Once you install R and R Studio, open R Studio. You should see this:
Click on the windows button in the upper right corner of the 'Console' window. The windows will re-size and you will see this:
The screen is divided into four sections. The upper right has your Global Environment that contains your data sets and other objects. The bottom right contains your Files, Plots, Packages and Help files. The panel on the bottom left is called the Console. This is where R displays its results. Also, if you plan to give R just one command you can type at the '>' prompt. The upper left section with a yet 'Untitled1' tab is where you will type your R Script or your R Markdown file.
R Script is a sequence of R commands that we write to control what R does. These commands are executed by R when you click 'Source' button, or (more frequently) when you highlight a portion of the code and click 'Run' button. You can execute a single line where your cursor is by clicking the 'Run' button, or holding the 'control' key and pressing 'enter'. R Scripts are used to produce data analysis - from loading and manipulating the data to creating tables and graphs.

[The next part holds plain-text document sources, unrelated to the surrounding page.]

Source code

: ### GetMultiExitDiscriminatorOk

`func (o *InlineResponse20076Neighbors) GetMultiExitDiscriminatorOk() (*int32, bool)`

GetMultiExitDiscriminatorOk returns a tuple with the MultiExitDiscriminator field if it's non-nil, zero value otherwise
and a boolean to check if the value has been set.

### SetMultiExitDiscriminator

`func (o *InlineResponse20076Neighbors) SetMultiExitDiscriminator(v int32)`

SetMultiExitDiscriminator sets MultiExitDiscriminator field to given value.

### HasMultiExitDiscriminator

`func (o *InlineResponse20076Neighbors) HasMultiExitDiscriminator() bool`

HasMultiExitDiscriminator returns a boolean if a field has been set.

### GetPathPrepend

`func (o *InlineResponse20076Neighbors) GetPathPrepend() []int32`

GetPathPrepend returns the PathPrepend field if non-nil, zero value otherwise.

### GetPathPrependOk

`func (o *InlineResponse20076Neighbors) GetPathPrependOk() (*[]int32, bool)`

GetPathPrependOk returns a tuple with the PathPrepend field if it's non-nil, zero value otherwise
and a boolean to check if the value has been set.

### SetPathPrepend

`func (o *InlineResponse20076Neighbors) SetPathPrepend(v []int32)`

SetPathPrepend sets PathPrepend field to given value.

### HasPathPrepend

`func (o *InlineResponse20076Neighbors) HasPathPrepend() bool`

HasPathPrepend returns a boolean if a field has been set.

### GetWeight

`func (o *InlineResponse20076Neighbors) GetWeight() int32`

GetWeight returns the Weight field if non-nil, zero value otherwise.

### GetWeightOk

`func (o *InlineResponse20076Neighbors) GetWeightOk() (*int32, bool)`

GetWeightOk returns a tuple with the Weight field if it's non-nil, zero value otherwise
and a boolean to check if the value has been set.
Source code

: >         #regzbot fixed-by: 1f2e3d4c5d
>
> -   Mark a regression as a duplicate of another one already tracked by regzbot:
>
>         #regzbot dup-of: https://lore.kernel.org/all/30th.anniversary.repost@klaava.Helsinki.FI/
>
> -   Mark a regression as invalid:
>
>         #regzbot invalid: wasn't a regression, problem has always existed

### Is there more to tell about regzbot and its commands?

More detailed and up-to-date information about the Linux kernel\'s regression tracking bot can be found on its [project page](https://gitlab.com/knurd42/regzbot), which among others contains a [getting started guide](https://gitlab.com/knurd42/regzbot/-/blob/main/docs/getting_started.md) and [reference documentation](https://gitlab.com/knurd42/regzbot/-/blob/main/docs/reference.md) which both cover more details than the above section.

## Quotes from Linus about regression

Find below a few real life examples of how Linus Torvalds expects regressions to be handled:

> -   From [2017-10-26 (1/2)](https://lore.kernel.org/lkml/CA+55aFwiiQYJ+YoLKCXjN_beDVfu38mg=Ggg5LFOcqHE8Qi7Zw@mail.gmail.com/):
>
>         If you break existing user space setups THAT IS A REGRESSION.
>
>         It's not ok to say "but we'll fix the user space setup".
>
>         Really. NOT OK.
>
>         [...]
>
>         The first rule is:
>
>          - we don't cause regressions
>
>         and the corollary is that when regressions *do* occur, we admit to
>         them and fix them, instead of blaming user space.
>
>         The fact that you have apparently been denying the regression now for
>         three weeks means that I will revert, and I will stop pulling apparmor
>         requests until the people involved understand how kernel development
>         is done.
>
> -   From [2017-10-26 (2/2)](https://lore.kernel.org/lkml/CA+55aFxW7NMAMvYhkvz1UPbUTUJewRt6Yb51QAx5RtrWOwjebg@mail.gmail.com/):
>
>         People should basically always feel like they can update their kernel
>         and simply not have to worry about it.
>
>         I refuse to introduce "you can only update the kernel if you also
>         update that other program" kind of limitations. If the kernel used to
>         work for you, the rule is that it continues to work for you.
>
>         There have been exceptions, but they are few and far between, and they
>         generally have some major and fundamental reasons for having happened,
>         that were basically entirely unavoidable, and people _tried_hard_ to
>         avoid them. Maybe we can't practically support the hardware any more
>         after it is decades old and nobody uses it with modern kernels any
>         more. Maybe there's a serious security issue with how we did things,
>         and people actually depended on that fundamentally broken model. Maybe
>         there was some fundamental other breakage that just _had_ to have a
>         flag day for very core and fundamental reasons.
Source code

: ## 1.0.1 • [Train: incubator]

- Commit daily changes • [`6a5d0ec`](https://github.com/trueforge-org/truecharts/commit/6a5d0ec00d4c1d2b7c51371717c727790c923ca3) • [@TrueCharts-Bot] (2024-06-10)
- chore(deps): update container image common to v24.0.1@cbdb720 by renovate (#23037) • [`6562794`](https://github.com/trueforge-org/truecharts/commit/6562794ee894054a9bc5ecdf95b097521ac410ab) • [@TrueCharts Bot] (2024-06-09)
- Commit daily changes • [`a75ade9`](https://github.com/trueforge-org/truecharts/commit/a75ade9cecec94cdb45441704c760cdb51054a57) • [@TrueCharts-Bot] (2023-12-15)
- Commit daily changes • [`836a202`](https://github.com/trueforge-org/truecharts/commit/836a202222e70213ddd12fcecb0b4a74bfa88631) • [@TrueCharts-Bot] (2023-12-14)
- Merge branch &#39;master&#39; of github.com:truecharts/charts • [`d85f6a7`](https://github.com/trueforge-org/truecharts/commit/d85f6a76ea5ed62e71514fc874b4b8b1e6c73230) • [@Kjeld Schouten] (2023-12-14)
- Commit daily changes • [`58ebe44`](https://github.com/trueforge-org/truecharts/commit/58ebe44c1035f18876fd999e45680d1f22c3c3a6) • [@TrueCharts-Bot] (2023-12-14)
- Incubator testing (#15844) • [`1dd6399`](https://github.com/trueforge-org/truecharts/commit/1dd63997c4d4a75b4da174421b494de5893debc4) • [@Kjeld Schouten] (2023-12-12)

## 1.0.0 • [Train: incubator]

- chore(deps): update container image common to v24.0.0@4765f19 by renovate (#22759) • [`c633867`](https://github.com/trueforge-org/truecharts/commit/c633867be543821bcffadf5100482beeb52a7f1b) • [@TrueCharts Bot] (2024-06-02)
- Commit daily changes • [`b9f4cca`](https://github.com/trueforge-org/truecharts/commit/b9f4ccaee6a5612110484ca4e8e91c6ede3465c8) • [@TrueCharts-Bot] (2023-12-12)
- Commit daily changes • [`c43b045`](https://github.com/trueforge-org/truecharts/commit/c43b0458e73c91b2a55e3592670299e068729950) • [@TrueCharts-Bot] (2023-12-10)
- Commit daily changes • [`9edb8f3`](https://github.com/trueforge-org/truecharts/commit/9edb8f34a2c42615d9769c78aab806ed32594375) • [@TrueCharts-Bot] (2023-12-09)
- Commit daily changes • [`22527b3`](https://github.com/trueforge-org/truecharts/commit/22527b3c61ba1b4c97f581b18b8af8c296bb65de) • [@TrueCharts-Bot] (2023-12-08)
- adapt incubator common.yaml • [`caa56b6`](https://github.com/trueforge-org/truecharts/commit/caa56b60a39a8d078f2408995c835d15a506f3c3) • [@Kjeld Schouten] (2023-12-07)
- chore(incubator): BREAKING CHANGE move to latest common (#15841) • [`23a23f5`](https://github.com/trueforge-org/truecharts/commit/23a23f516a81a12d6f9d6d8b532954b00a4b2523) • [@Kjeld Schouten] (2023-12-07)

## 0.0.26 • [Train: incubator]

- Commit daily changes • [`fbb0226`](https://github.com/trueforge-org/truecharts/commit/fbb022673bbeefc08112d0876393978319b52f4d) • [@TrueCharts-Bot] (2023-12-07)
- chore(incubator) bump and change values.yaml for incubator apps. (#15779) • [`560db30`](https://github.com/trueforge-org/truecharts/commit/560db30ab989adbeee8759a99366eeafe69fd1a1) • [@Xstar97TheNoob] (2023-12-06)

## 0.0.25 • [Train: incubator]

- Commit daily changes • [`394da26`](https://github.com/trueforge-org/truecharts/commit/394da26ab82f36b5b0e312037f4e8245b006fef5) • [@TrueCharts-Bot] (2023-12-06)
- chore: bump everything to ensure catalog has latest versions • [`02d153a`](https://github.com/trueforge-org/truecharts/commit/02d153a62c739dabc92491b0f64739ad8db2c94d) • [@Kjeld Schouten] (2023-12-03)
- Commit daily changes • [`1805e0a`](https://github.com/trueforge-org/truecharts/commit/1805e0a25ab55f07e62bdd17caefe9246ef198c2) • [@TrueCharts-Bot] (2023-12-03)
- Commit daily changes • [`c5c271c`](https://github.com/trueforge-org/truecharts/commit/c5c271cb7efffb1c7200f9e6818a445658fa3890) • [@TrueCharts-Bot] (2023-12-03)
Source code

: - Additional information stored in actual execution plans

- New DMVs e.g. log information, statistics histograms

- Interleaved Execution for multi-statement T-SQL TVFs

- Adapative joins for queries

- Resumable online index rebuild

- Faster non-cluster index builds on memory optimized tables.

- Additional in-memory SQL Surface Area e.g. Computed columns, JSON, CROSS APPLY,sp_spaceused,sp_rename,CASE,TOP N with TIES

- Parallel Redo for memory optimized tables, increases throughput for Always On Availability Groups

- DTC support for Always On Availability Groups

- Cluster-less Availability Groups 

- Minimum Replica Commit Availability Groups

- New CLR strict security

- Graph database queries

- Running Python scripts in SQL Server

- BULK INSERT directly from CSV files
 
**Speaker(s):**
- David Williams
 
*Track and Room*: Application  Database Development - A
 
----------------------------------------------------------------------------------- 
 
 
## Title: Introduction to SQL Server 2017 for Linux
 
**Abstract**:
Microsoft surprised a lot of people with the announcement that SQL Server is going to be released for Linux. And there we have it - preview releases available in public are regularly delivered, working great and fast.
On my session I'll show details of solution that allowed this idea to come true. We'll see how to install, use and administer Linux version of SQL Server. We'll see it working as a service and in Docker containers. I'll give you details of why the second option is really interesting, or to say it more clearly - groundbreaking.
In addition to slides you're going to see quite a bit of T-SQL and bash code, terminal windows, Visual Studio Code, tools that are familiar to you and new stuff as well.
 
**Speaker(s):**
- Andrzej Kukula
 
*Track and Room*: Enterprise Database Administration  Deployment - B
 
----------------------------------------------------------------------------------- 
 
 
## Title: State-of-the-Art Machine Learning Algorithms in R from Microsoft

An increasingly popular way of conducting data analysis is using R Markdown. R Markdown integrates data analysis and the writing of the document that discusses the analysis (e.g. a research paper or a report). Instead of doing the analysis using statistical software (e.g. R, Stata, SAS) and copying the results into a word processing software (Word, Docs, La Tex), R Markdown does both the analysis and the writing of the document. We will use R Markdown to produce lab reports and your final project.
We can open a new R Markdown file by clicking on the "+" icon and selecting R Markdown. A window will ask us for name and type of the document. We can just go with the defaults. The 'untitled' markdown has some text in it already. This text is the basic introduction to R Markdown. Once we are familiar with R Markdown, we will delete it and supply our own text. Save the untitled R Markdown file in a folder for this class on your computer. The R Markdown file needs to be processed/run/knitted to generate a nice looking report or a paper. This is done by pushing the 'Knit HTML' button. This produces an HTML document, but we can click on the triangle next to the 'Knit HTML' and ask for a pdf or a Word documents.
R packages are add-ons to base R. They have to be installed in order for you to use them. You can install them by clicking on the 'Packages' tab in the bottom right panel of R Studio, and clicking on 'Install Packages' button. You can select a package and click the 'Install' button.
The package that is particularly useful for this class is tidyverse.
Tidyverse is actually a collection of other packages including
ggplot2. You should install
tidyverse on your computer.
Read Chapter 1 (Introduction) in R for Data Science. Also read the article entitled The Sexiest Job of the 21st Century posted on Nexus.
tidyverse package on your computer.
Open a new R Markdown document. Type in a greeting to me (e.g. "Hello Professor! This is George!"). Knit it into an HTML or PDF file.